Leaders need to be emotionally resilient, unattached to outcomes, and assume positive intent.
Our tool here is “The Ladder of Inference.” We all have one — using it well allows us to deliberately choose how we’ll react to the world.
We don’t react to stimuli. We react to what we think/believe/feel the stimuli mean.
There’s a gap between the input and the response, which is filled with STORIES and BELIEFS about what certain stimuli mean. (Without a story or a belief, stimuli would have no meaning.)
The process of “reframing” is the process of offering up a new story, so a person can experience (interpret) the exact same stimuli in a new way.
Having a “thick skin” can mean — CAN mean — that you interpret the stimulus as negative, but you shrug it off, muting your emotions. (This is dangerous, as Brene Brown tells us in her TED talk on vulnerability.) And it leaves you unable to learn from accurate feedback that happens to be negative.
Better (in my opinion) is being able to quickly come up with THREE STORIES that all explain the experience equally well — with one of the stories being super-positive, one neutral, and one negative.
Example: I’m stuck behind a super-slow driver I cannot pass.
Negative story: This guy is a jerk.
Neutral story: This guy is unable or unwilling to drive at a normal speed, for reasons I don’t know.
Positive story: This guy somehow knows I need to practice my patience, and has taken time from his busy life to get in front of me and drive slower than he wants to, just to give me this opportunity to practice.

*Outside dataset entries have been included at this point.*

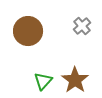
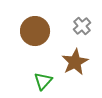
brown circle: moved 7 px right
brown star: moved 18 px up; rotated 8 degrees clockwise
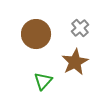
gray cross: moved 2 px left, 2 px down
brown circle: moved 1 px right, 3 px down
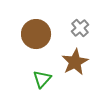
green triangle: moved 1 px left, 2 px up
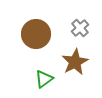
green triangle: moved 2 px right; rotated 12 degrees clockwise
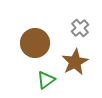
brown circle: moved 1 px left, 9 px down
green triangle: moved 2 px right, 1 px down
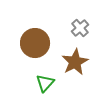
green triangle: moved 1 px left, 3 px down; rotated 12 degrees counterclockwise
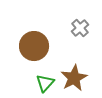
brown circle: moved 1 px left, 3 px down
brown star: moved 1 px left, 16 px down
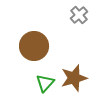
gray cross: moved 1 px left, 13 px up
brown star: rotated 12 degrees clockwise
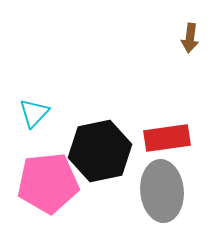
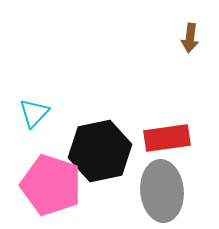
pink pentagon: moved 3 px right, 2 px down; rotated 24 degrees clockwise
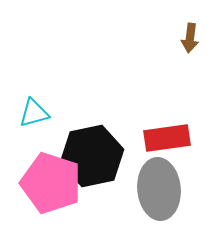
cyan triangle: rotated 32 degrees clockwise
black hexagon: moved 8 px left, 5 px down
pink pentagon: moved 2 px up
gray ellipse: moved 3 px left, 2 px up
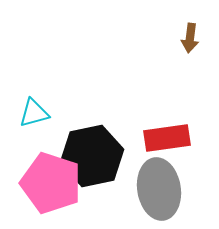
gray ellipse: rotated 4 degrees counterclockwise
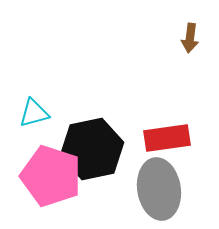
black hexagon: moved 7 px up
pink pentagon: moved 7 px up
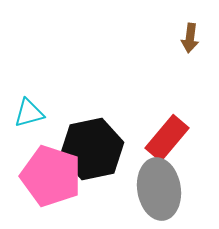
cyan triangle: moved 5 px left
red rectangle: rotated 42 degrees counterclockwise
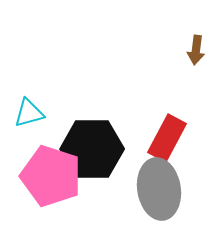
brown arrow: moved 6 px right, 12 px down
red rectangle: rotated 12 degrees counterclockwise
black hexagon: rotated 12 degrees clockwise
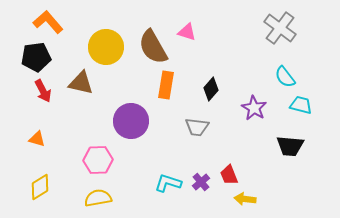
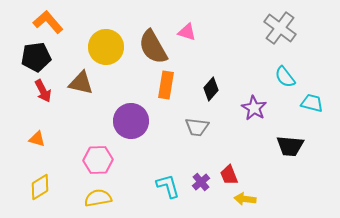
cyan trapezoid: moved 11 px right, 2 px up
cyan L-shape: moved 3 px down; rotated 56 degrees clockwise
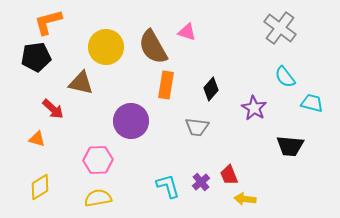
orange L-shape: rotated 64 degrees counterclockwise
red arrow: moved 10 px right, 18 px down; rotated 20 degrees counterclockwise
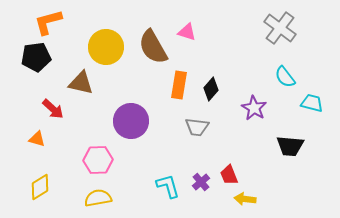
orange rectangle: moved 13 px right
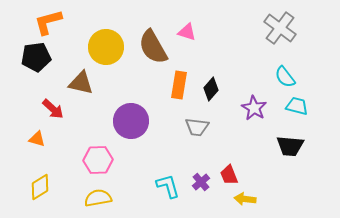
cyan trapezoid: moved 15 px left, 3 px down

What a cool guy. I owe him one.
With all three stories available to me, I may still pick the first one, but I’m choosing WITH AWARENESS.
Another trick is to ask, “When did I ever do what he’s doing?”

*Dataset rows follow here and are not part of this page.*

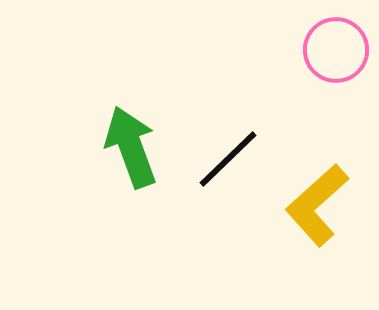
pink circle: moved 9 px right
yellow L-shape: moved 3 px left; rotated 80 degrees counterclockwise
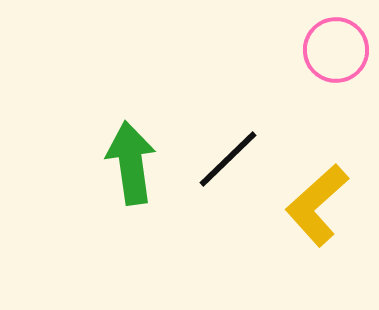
green arrow: moved 16 px down; rotated 12 degrees clockwise
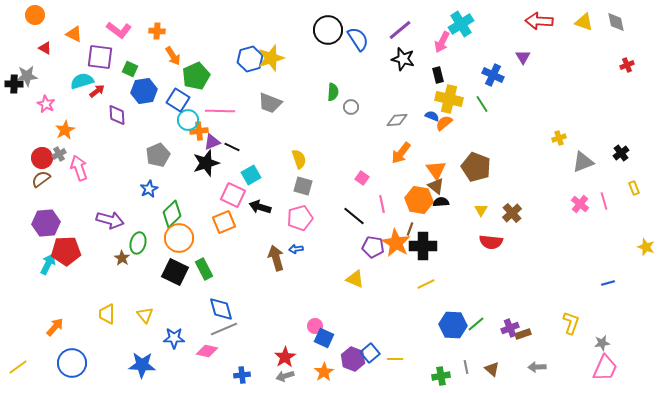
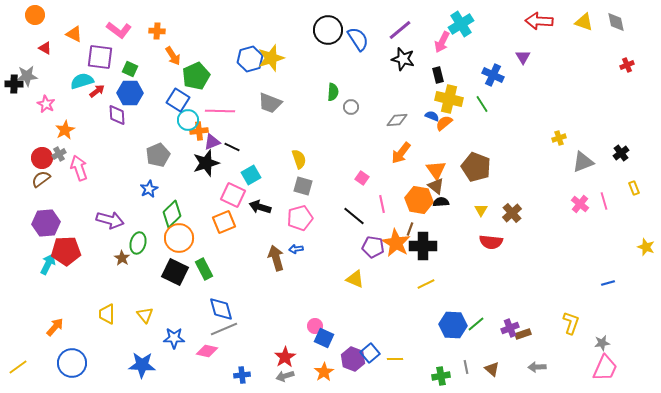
blue hexagon at (144, 91): moved 14 px left, 2 px down; rotated 10 degrees clockwise
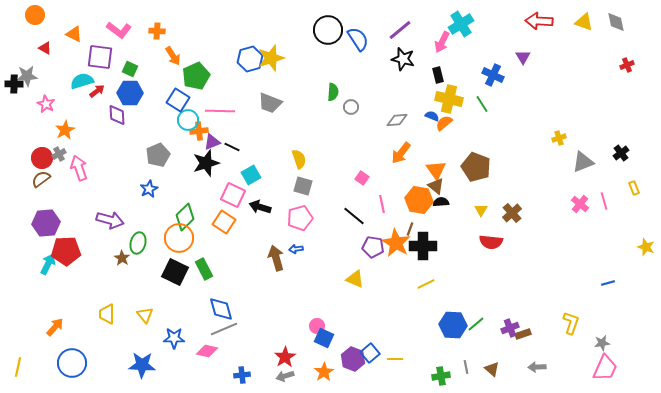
green diamond at (172, 214): moved 13 px right, 3 px down
orange square at (224, 222): rotated 35 degrees counterclockwise
pink circle at (315, 326): moved 2 px right
yellow line at (18, 367): rotated 42 degrees counterclockwise
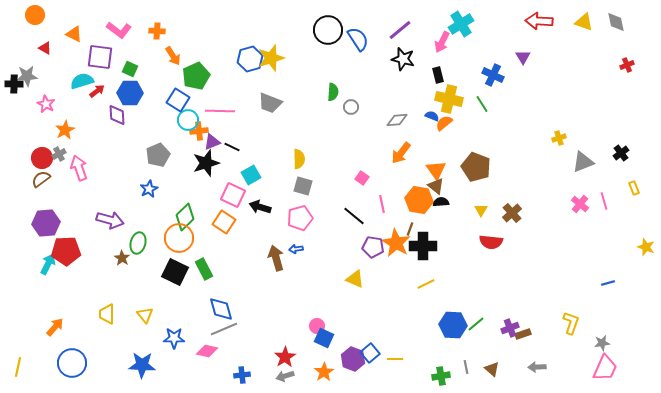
yellow semicircle at (299, 159): rotated 18 degrees clockwise
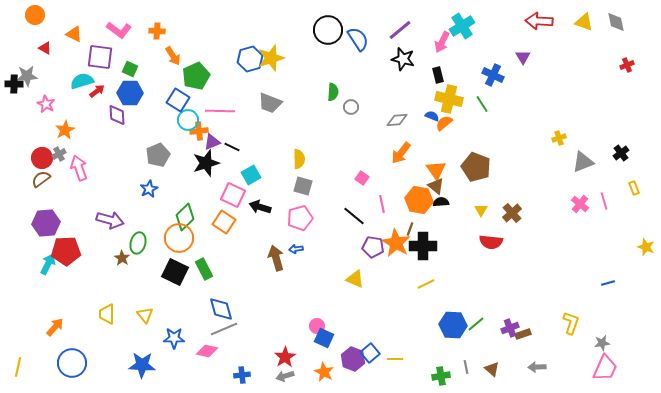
cyan cross at (461, 24): moved 1 px right, 2 px down
orange star at (324, 372): rotated 12 degrees counterclockwise
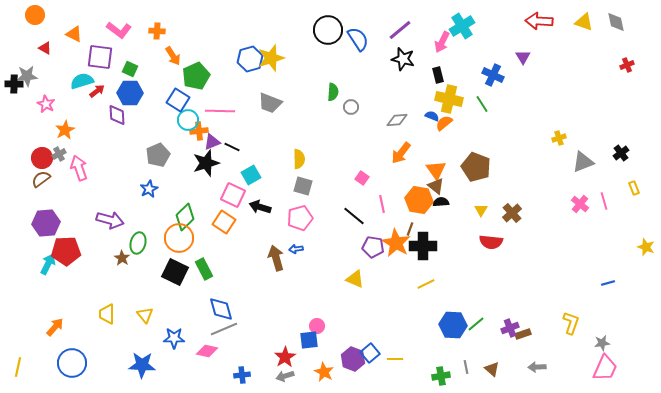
blue square at (324, 338): moved 15 px left, 2 px down; rotated 30 degrees counterclockwise
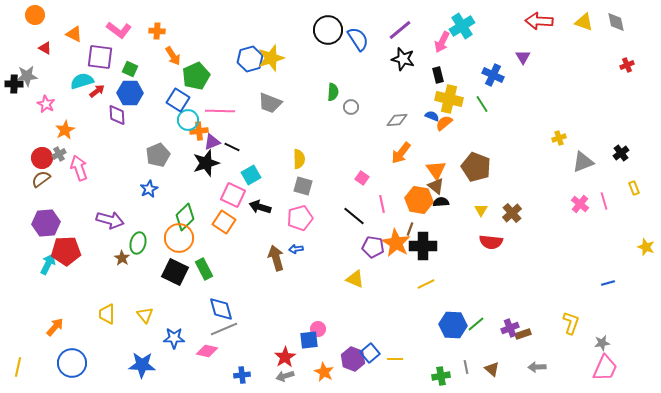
pink circle at (317, 326): moved 1 px right, 3 px down
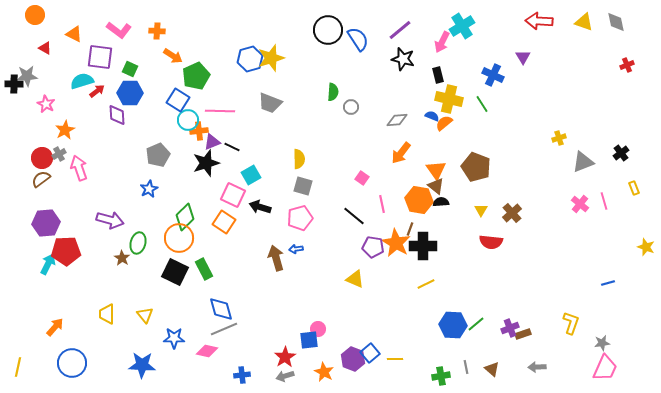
orange arrow at (173, 56): rotated 24 degrees counterclockwise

Oh, yeah — once I had a casserole on the passenger seat, and no lid, so I drove like a total granny. Oh, and another time, my then-wife had a migraine. Oh, and the time I had the weird engine sound. Oh, and…
By this point you’re much more willing to give the other person some slack. No “thick skin” required.
MY RECOMMENDATION:
- Assume positive intentions from others.
- Invent three stories.
- Remember when you did the exact same thing.